Investors who had jumped aboard the ESG investing bandwagon during the Covid-19 years developed a misconception that screening methods could guarantee better financial returns while accomplishing sustainable outcomes.
“The current environment has shown that there are times in a cycle where that will be true — where they will move together — and there are times in a cycle where that will not be true — where they will come apart. We’re in one of those phases now where that is not true. So, you need to be quite clear: are you investing for financial value or are you investing for values?” Tan asks.
Transition finance is another “dynamic” concept on the horizon, says Tan, and one that is notoriously difficult to define. “Transition [finance] is more [centred] around what is economically and societally possible at any one given time. That’s partly why the desire to try to create technical standards around what transition means is inherently a very challenging one.”
National priorities can also shape how market regulators decide which emissions-intensive sectors or projects are acceptable, at least temporarily.
For example, the Monetary Authority of Singapore (MAS) launched in December 2023 the Singapore-Asia Taxonomy for Sustainable Finance, the world’s first taxonomy to pioneer the concept of a “transition” category. According to MAS, “providing clarity on what constitutes sustainable and transition financing” will help to reduce the risk of “greenor transition-washing”, as financial institutions will be able to identify and disclose how their financed activities and labelled products are aligned with the Taxonomy.
However, such lucid regulation remains scarce in other markets. “I understand why people want to define and measure it because there’s a higher level of greenwashing risk attached to transition finance,” says Tan. “Actually, more time should be spent not just on the definitions but on creating investible projects; that’s where the greatest gap is. Where is the supply of investible projects? They need to have an appropriate market-level rate of return on their investment. What are the economic incentives for companies to want to make those long-term investments in transition?”
Pragmatic attitude
The discussion of economic incentives circles back to Tan’s point about pragmatism. “For sustainability to really take hold, you have to show that it adds value to that particular department, that it either reduces costs, improves productivity or represents a more efficient way of working.”
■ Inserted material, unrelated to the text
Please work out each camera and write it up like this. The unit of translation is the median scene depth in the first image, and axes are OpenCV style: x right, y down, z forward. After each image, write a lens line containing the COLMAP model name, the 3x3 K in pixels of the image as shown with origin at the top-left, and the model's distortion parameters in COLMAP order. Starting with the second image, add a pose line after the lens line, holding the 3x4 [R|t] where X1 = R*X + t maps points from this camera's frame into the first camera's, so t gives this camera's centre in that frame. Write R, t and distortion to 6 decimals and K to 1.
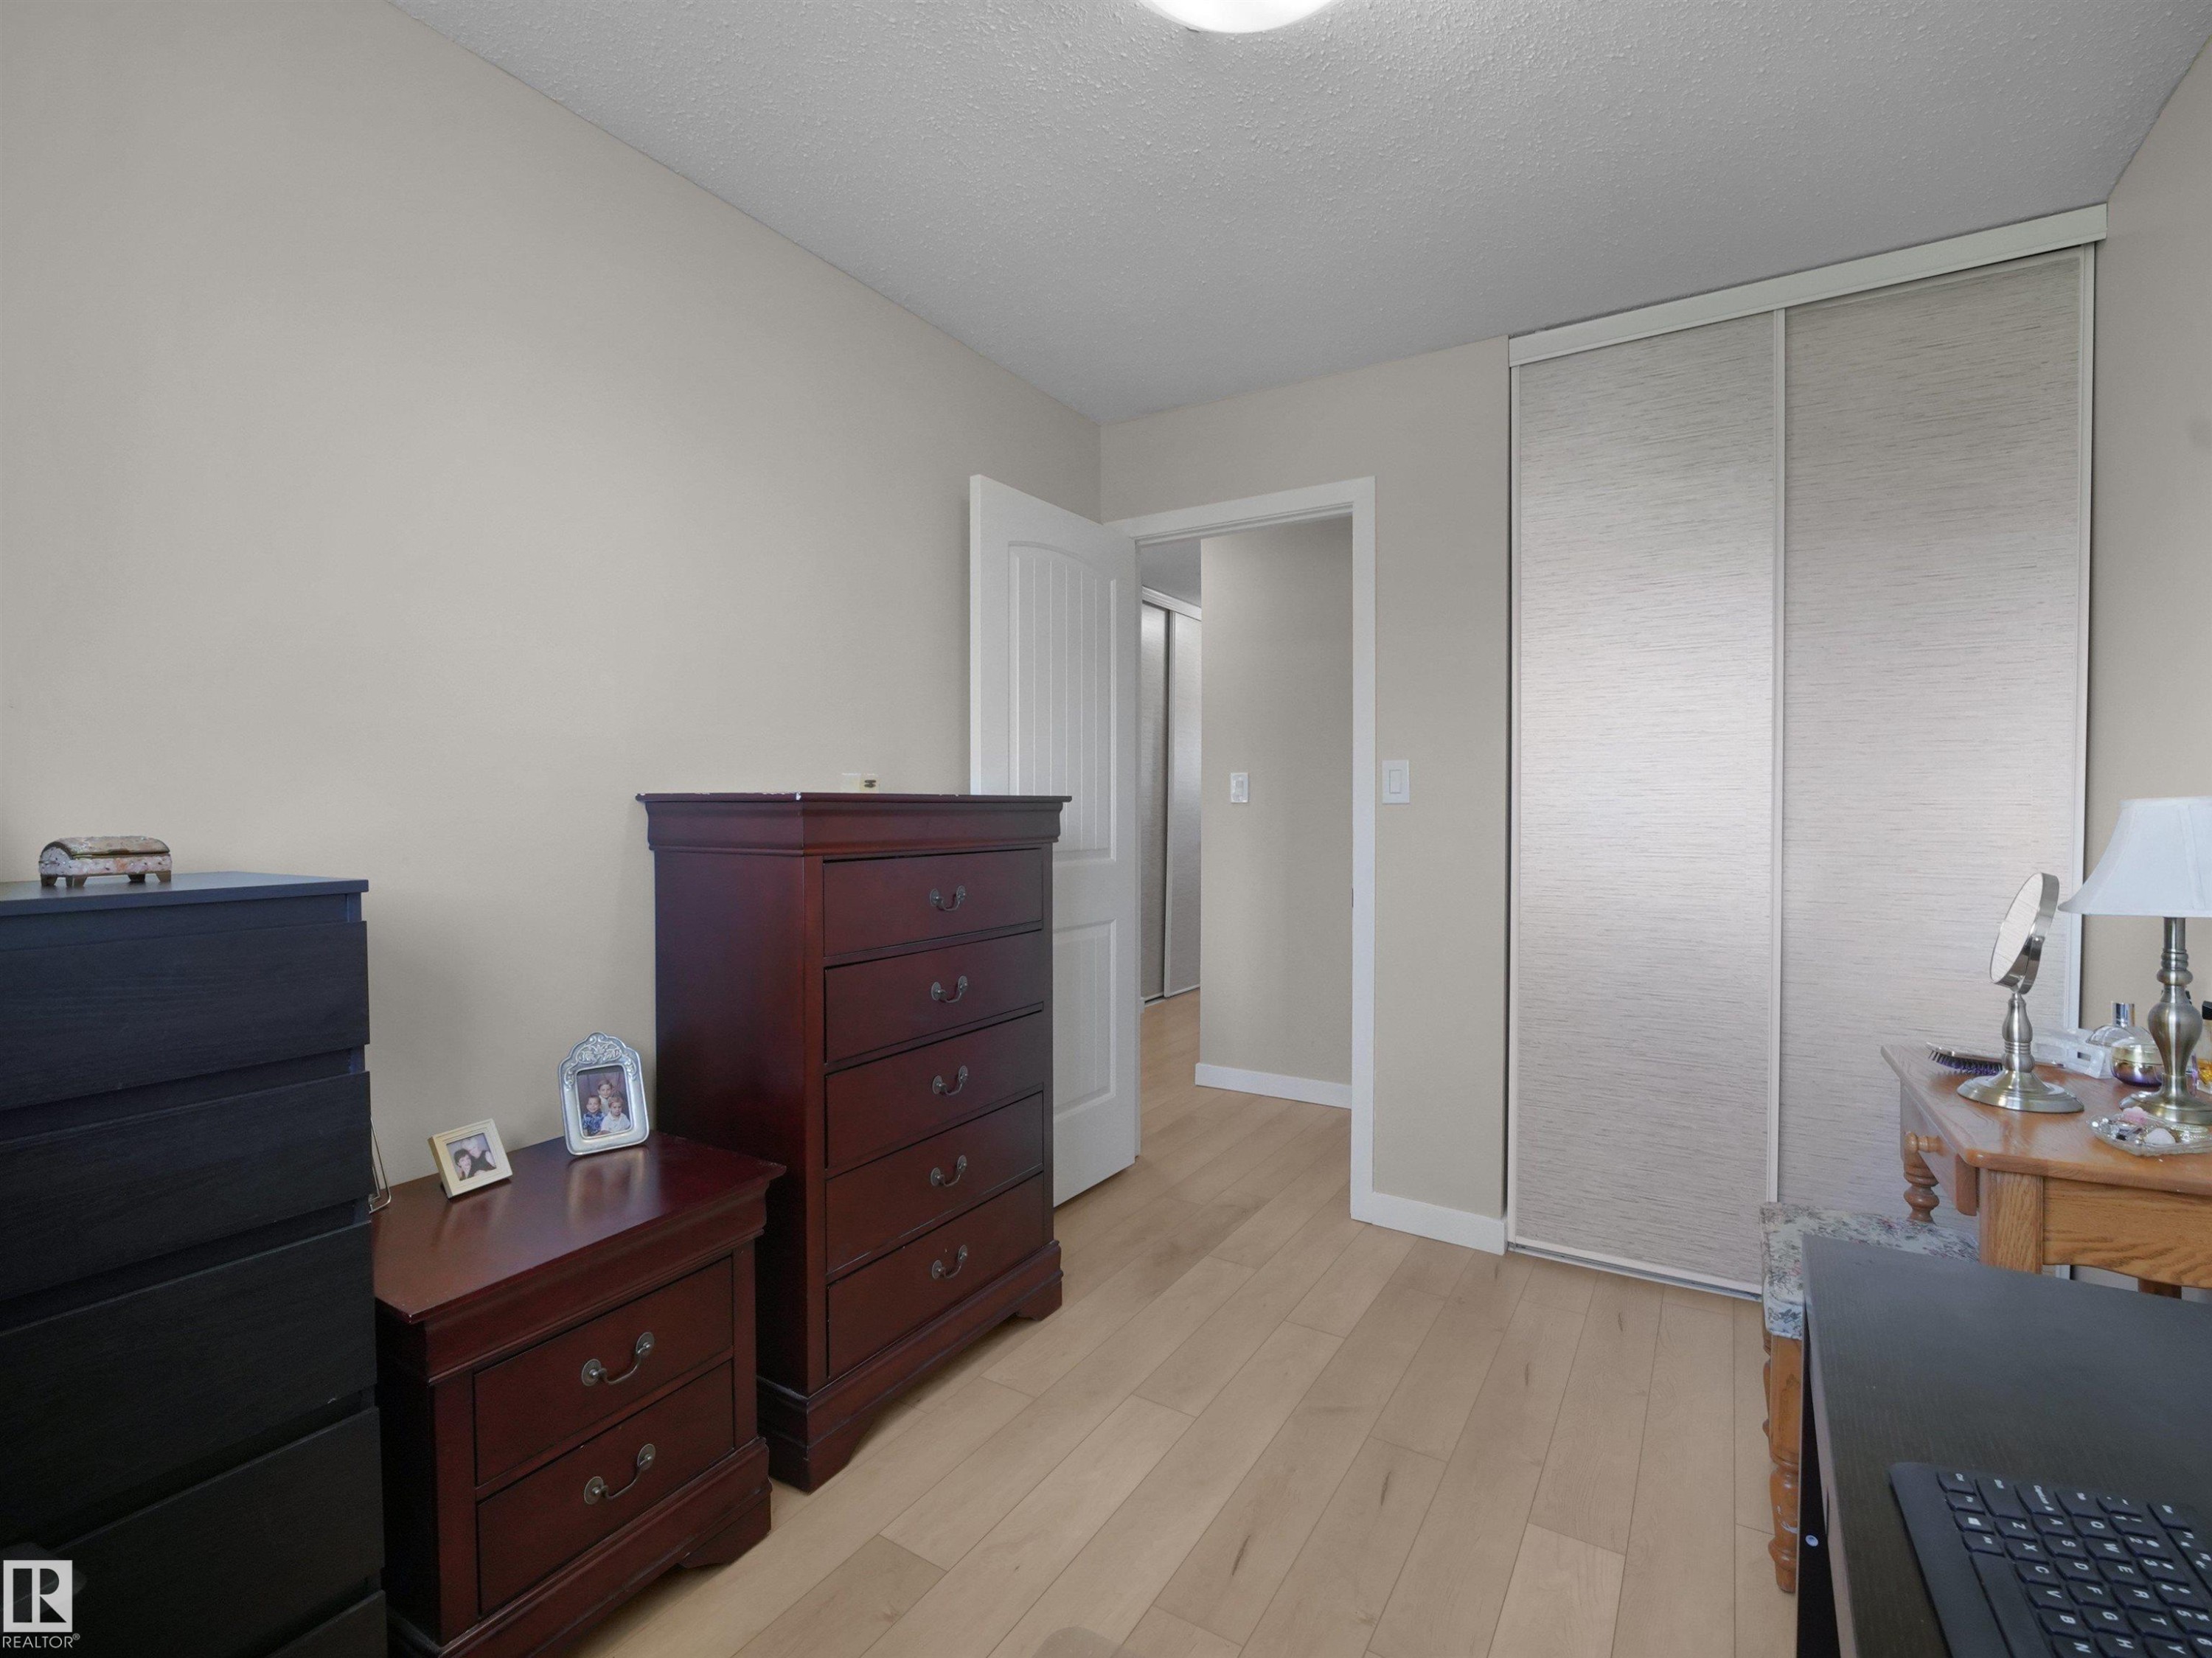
lens RADIAL K [[1023.9, 0, 1090.5], [0, 1023.9, 826.2], [0, 0, 1]] dist [-0.017165, 0.000289]
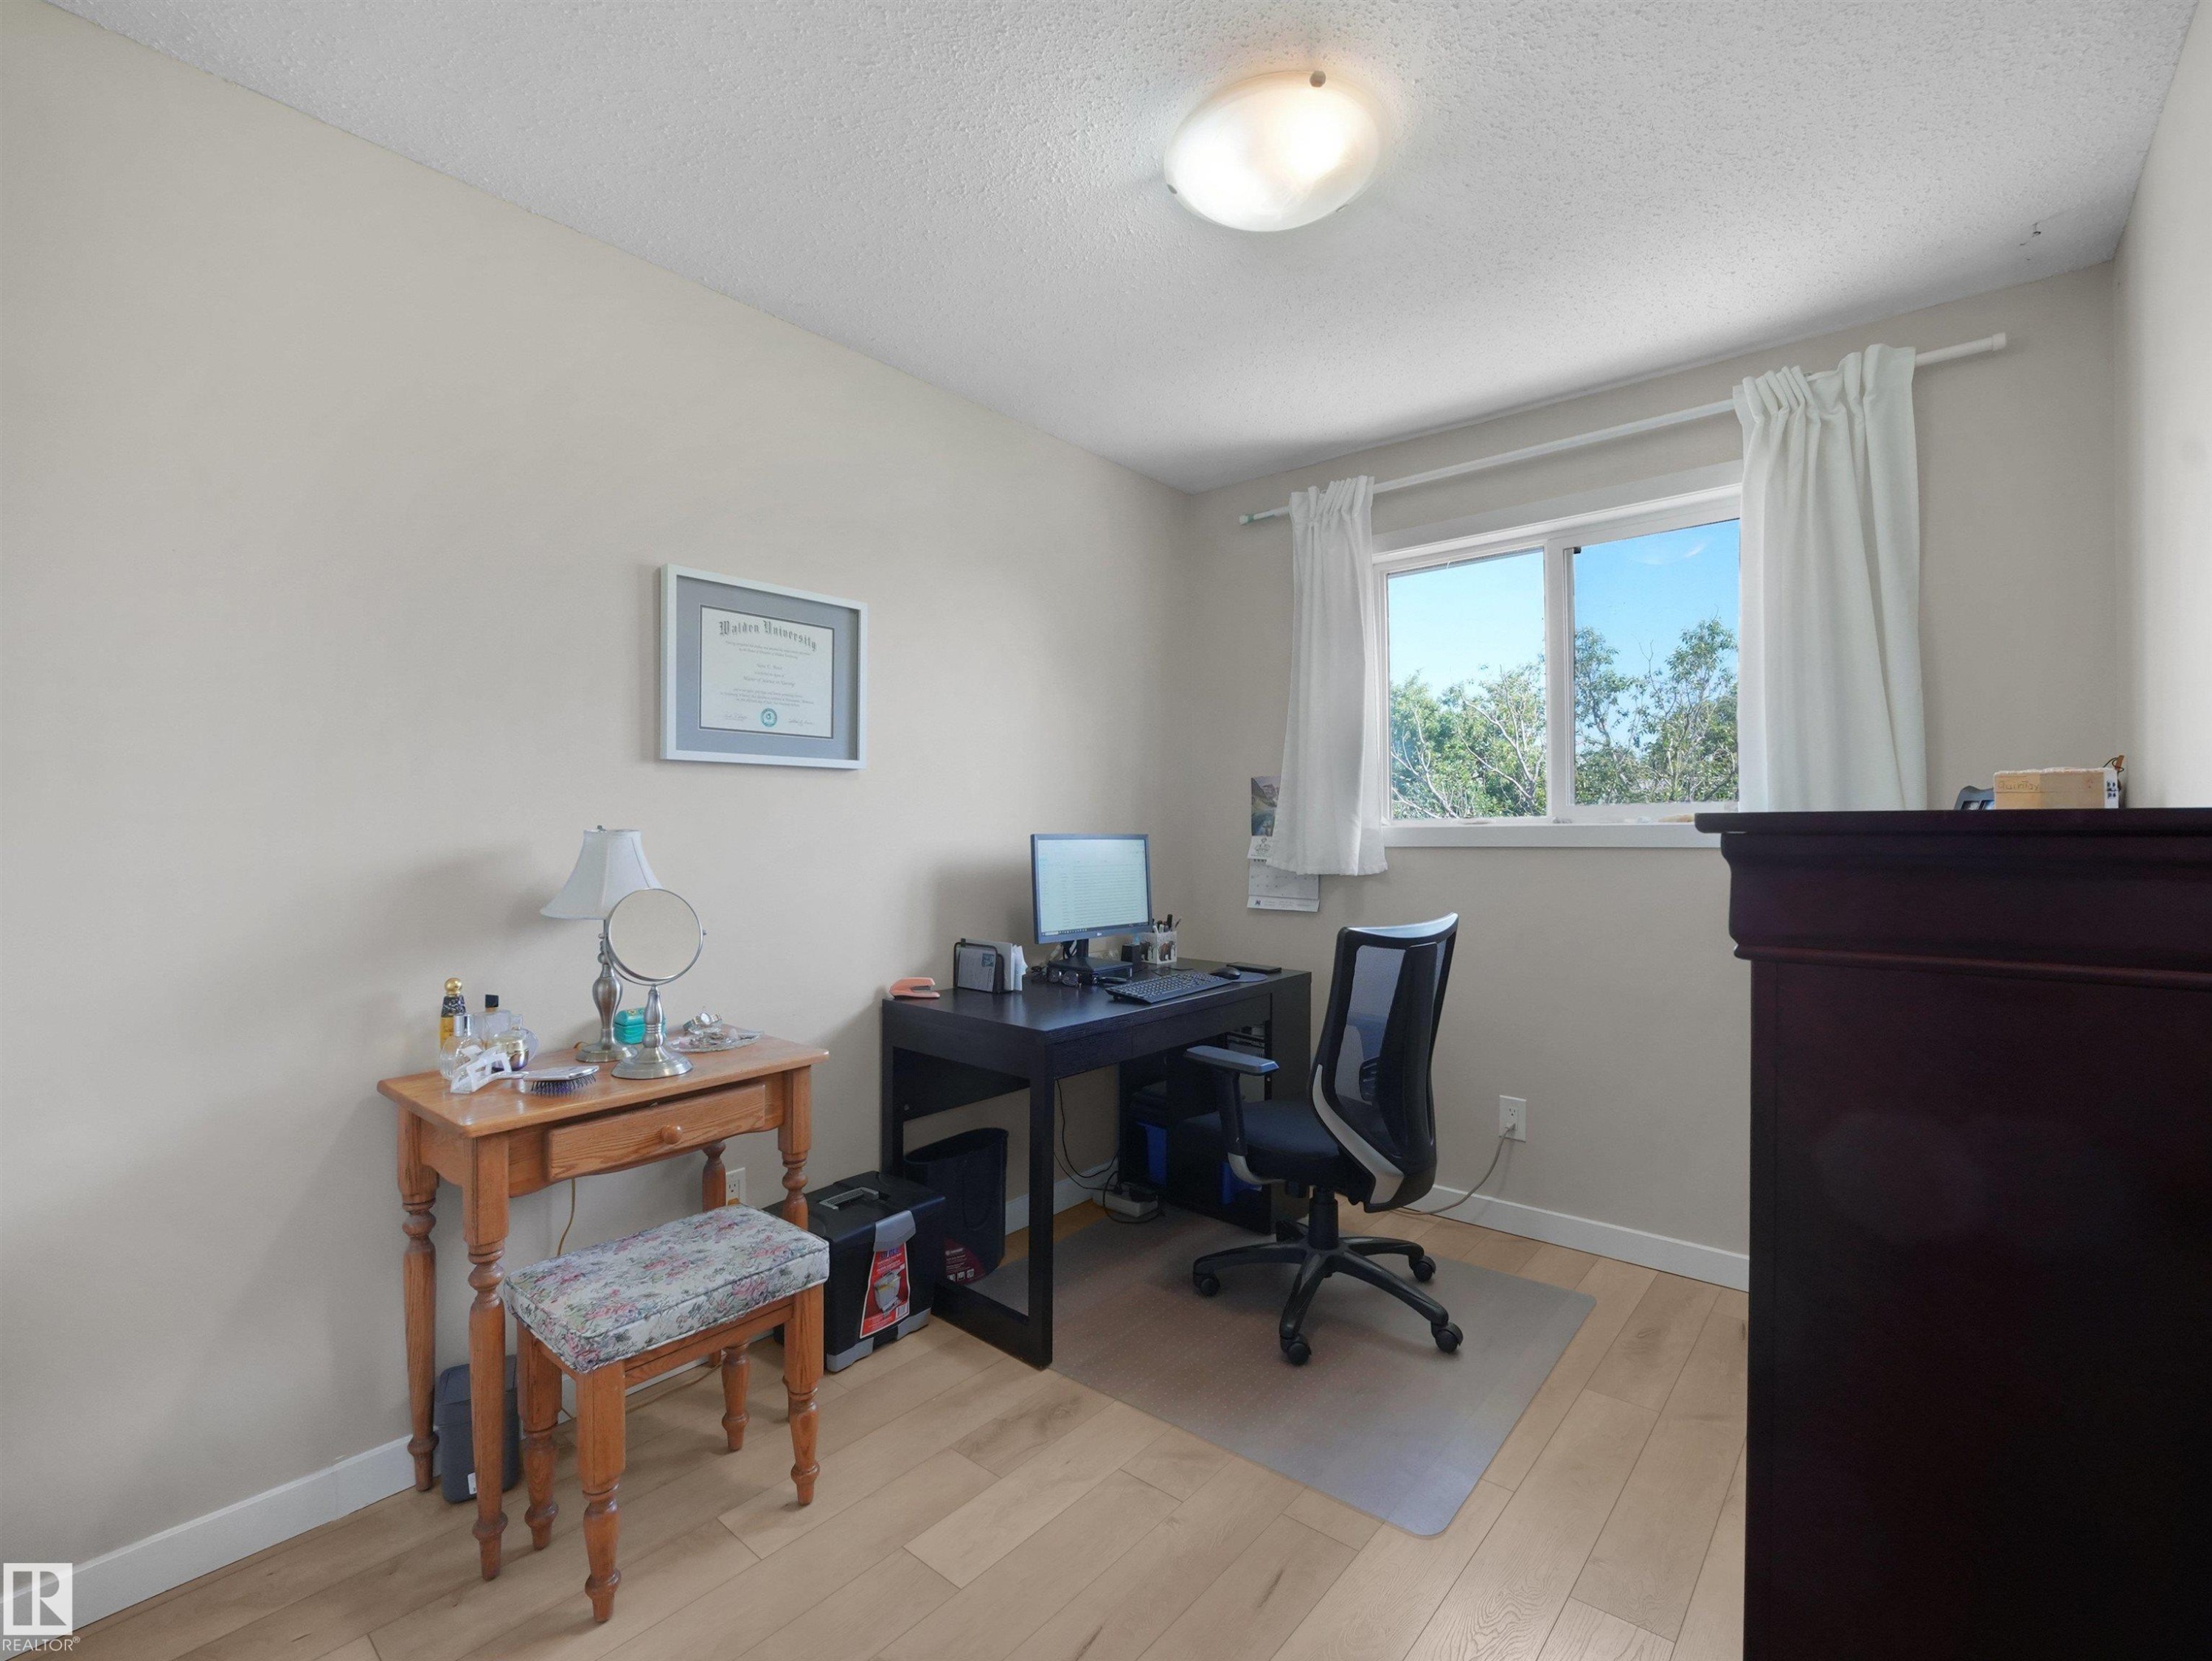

Altruism is much harder to defend in a corporate setting. “If you frame it as if it’s a good thing to do, or it’s the right thing to do, inevitably, when conditions are tough, it’s going to be examined. Is this a ‘nice to have’ or is this a ‘must-have’? For it to be in the ‘must-have’ category, it has to represent an improvement to the business,” he adds.
Many who enter the industry are “drawn by idealism” and “the opportunity to touch these bigger issues”, says Tan. “That opportunity is still there, but its delivery needs to be pragmatic, and that’s true not just of interacting with colleagues [in] my own department, but also of engaging with other companies. We have to understand the constraints [and] the economic environments in which other companies operate in … That’s what I mean by having a pragmatic attitude to the delivery of sustainability.”